*** Block opens ***

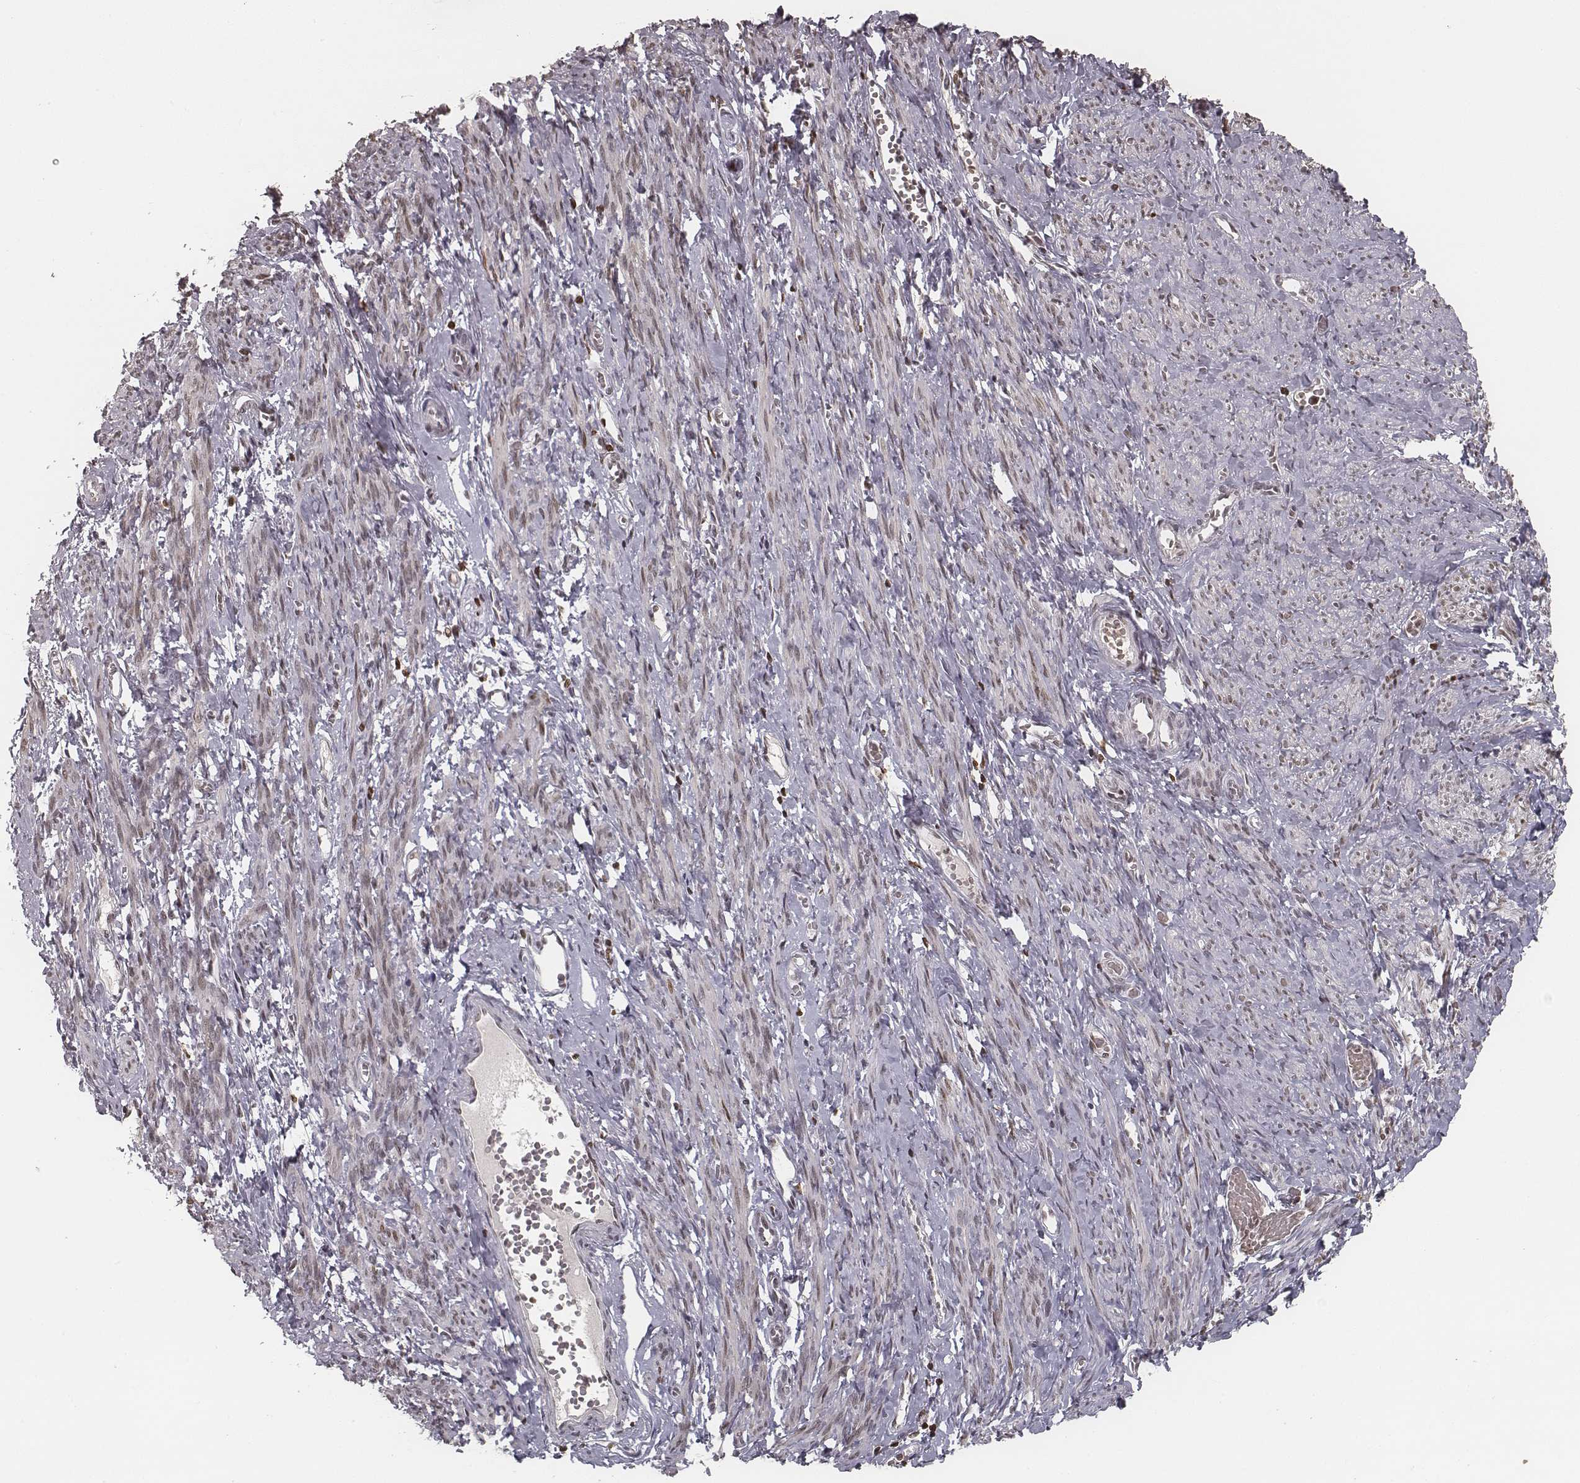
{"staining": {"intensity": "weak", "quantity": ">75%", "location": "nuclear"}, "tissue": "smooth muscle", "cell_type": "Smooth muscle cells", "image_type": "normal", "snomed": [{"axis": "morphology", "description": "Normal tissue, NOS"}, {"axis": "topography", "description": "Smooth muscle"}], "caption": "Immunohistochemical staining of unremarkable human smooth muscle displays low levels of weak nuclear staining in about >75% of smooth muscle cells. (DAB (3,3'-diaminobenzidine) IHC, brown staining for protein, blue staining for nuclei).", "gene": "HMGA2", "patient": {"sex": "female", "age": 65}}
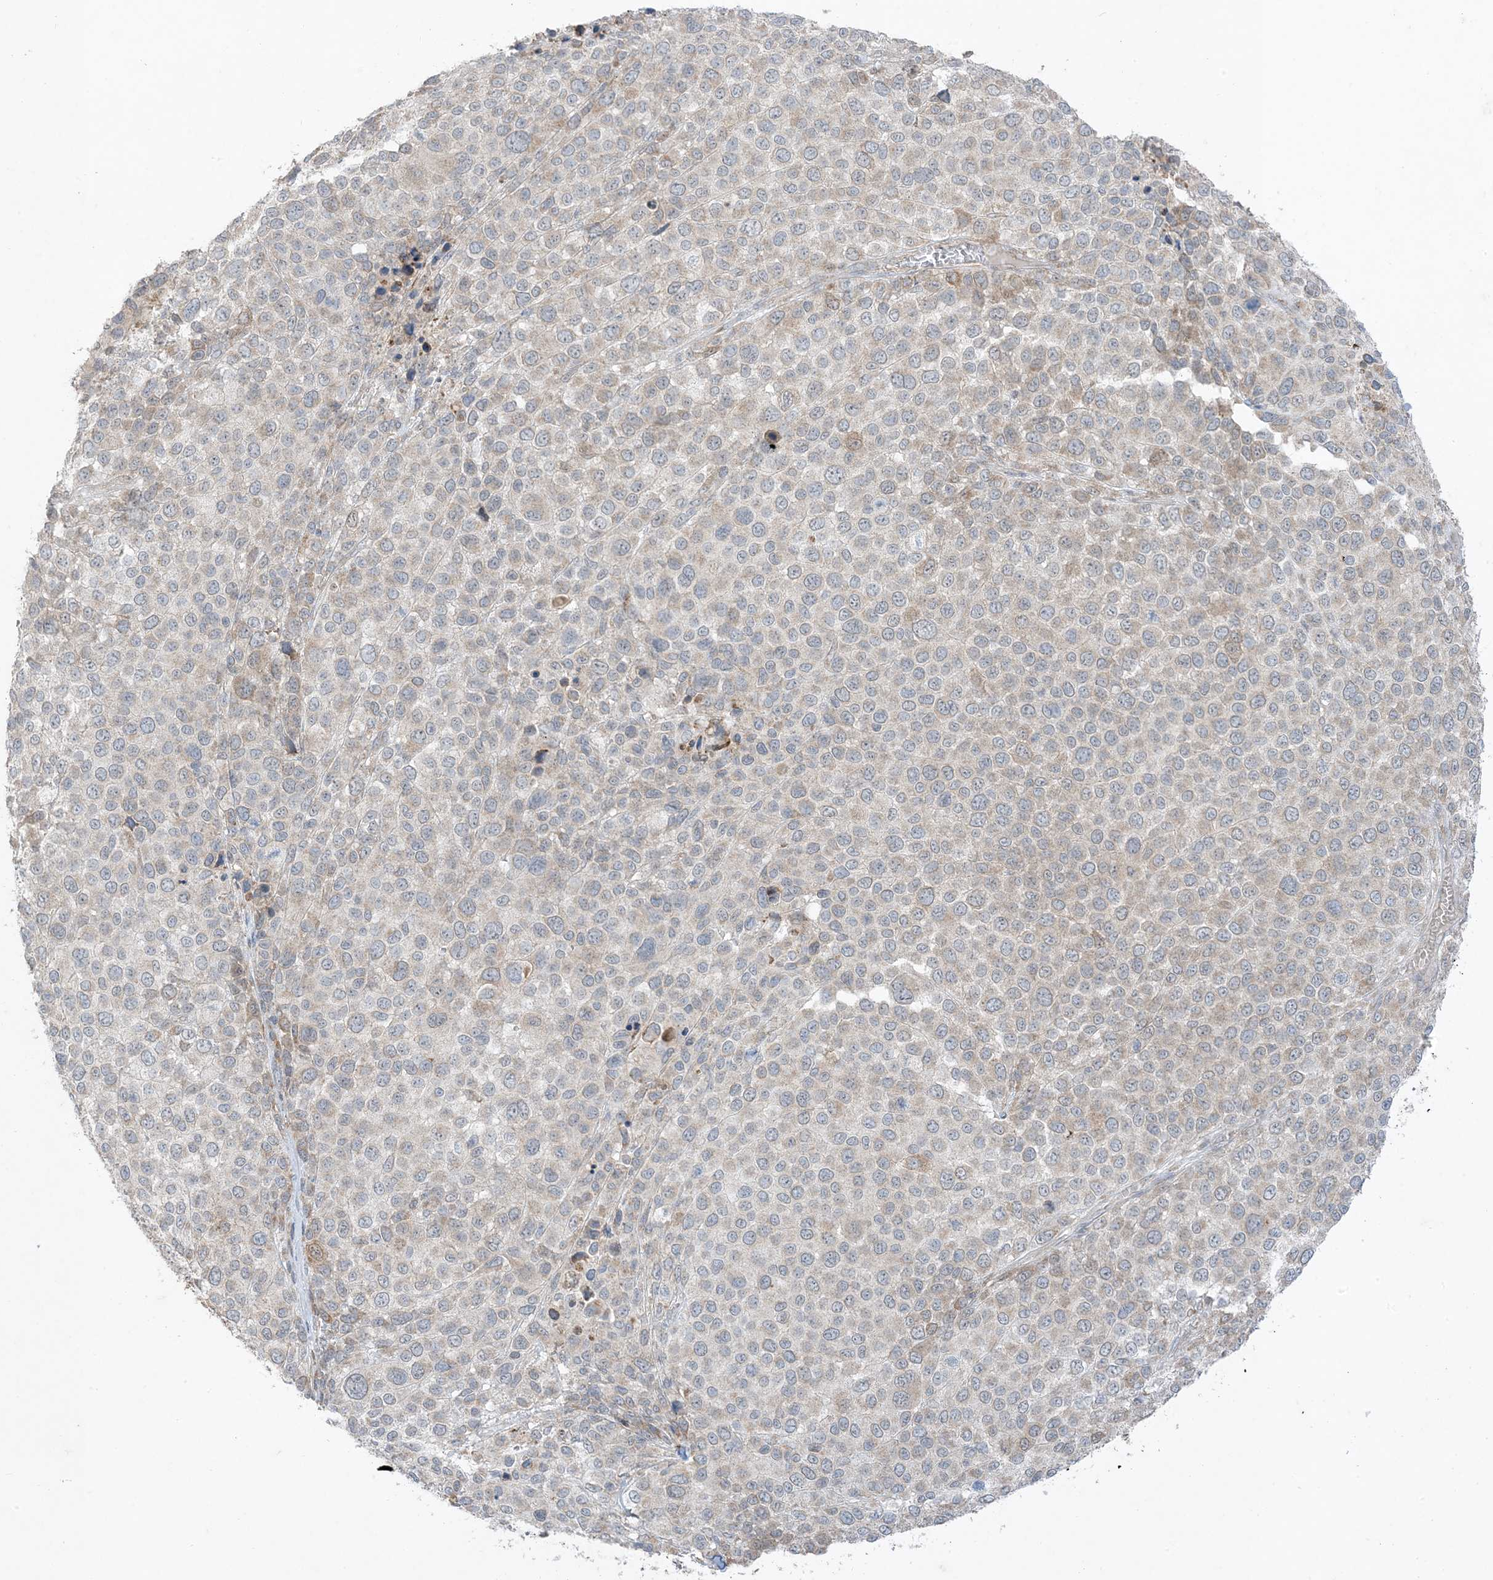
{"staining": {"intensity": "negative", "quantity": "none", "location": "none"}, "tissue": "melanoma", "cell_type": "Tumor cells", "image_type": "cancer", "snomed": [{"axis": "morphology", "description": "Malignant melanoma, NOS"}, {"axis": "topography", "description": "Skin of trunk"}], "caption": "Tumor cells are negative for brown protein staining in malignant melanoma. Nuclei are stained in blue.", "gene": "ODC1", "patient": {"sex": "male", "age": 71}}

*** Block closes ***
*** Block opens ***

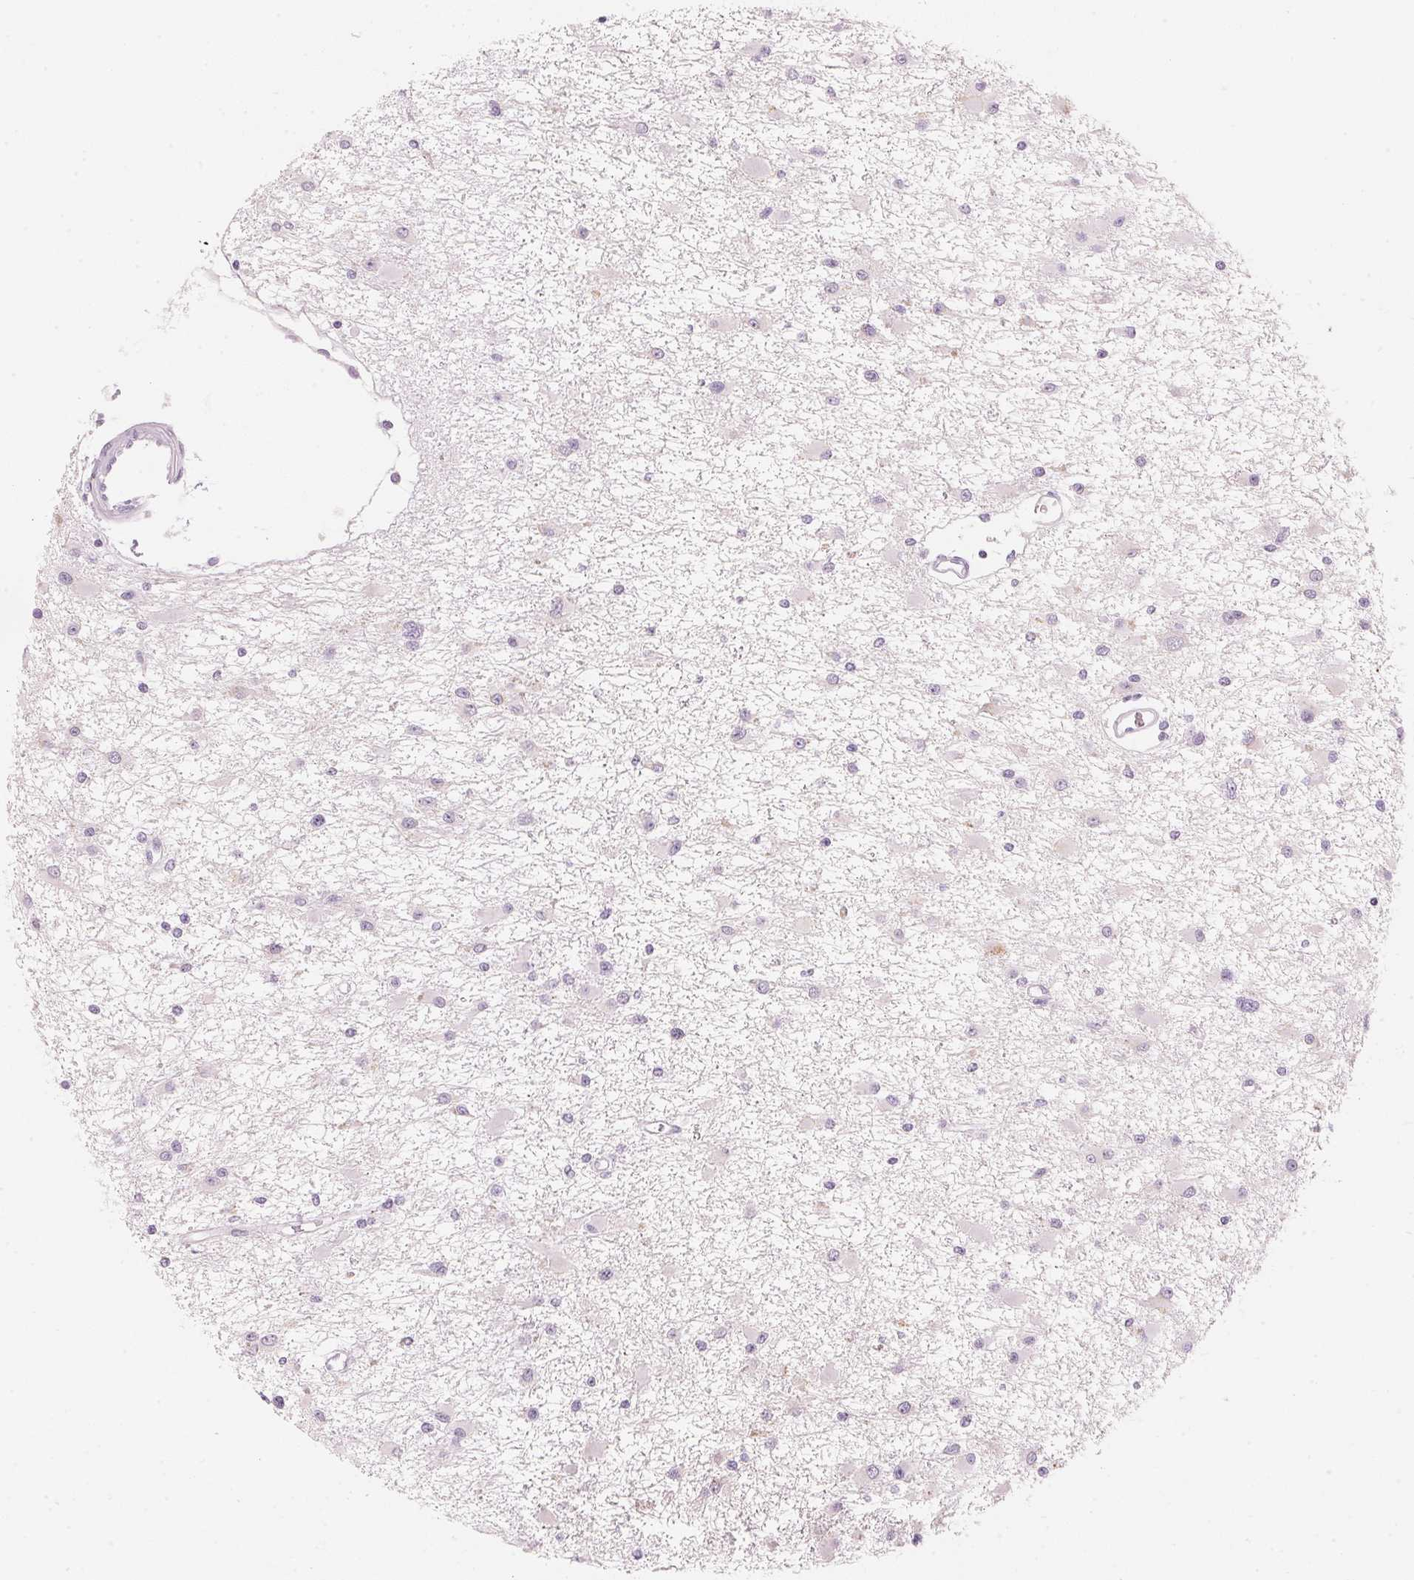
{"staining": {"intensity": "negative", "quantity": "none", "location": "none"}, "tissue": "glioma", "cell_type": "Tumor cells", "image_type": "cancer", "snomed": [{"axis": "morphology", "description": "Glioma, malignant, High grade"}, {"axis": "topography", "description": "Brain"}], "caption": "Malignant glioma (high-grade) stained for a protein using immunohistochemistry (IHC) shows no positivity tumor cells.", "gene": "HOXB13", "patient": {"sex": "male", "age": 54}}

*** Block closes ***
*** Block opens ***

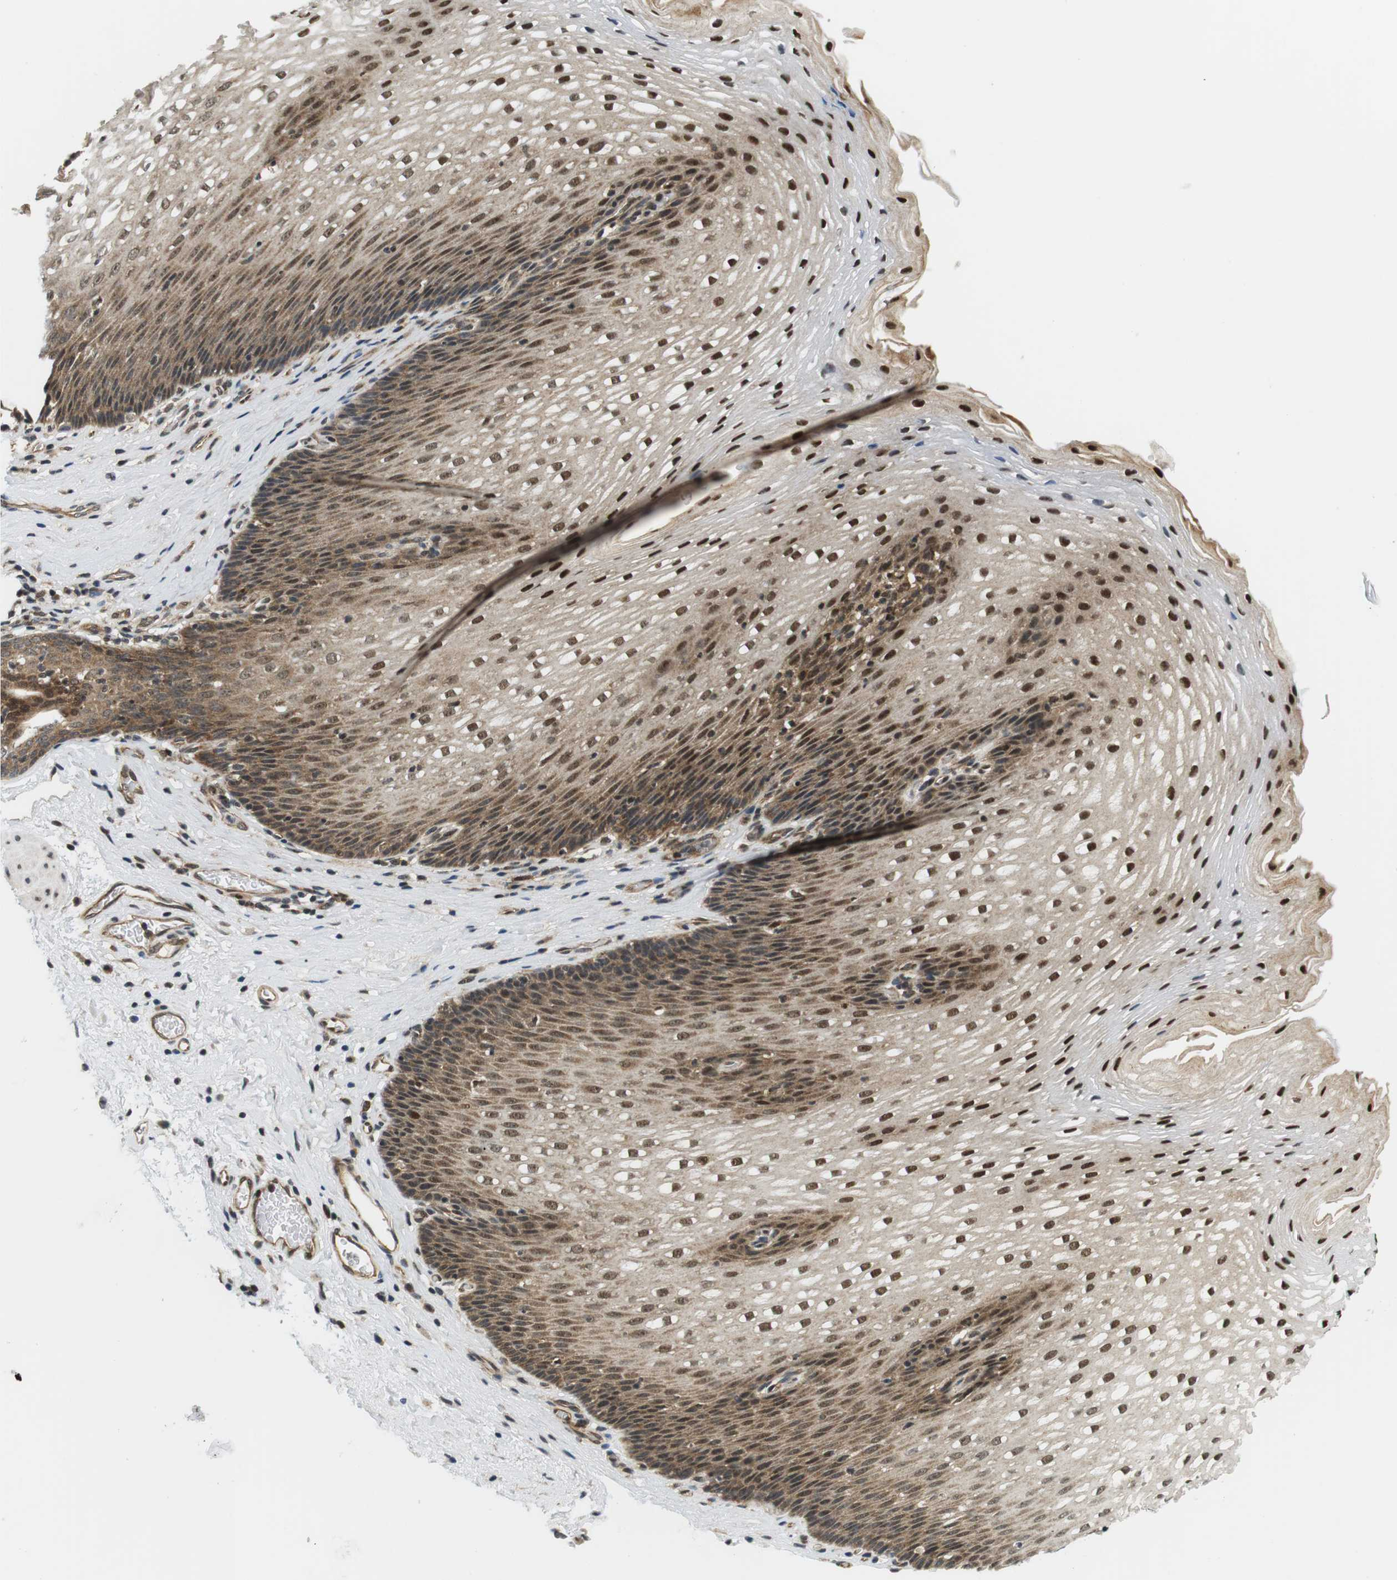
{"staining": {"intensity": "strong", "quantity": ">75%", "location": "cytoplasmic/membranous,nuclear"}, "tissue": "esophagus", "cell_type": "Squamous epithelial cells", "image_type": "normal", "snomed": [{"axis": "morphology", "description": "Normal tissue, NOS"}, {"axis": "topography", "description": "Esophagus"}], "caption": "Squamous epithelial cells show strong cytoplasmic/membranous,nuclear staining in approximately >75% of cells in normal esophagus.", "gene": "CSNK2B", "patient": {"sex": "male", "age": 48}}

*** Block closes ***

• [WORK ITEM] Your answer should be one number, the count of lines in the records that contain the word "Normal".

• [OUTPUT FOR THIS TASK] 2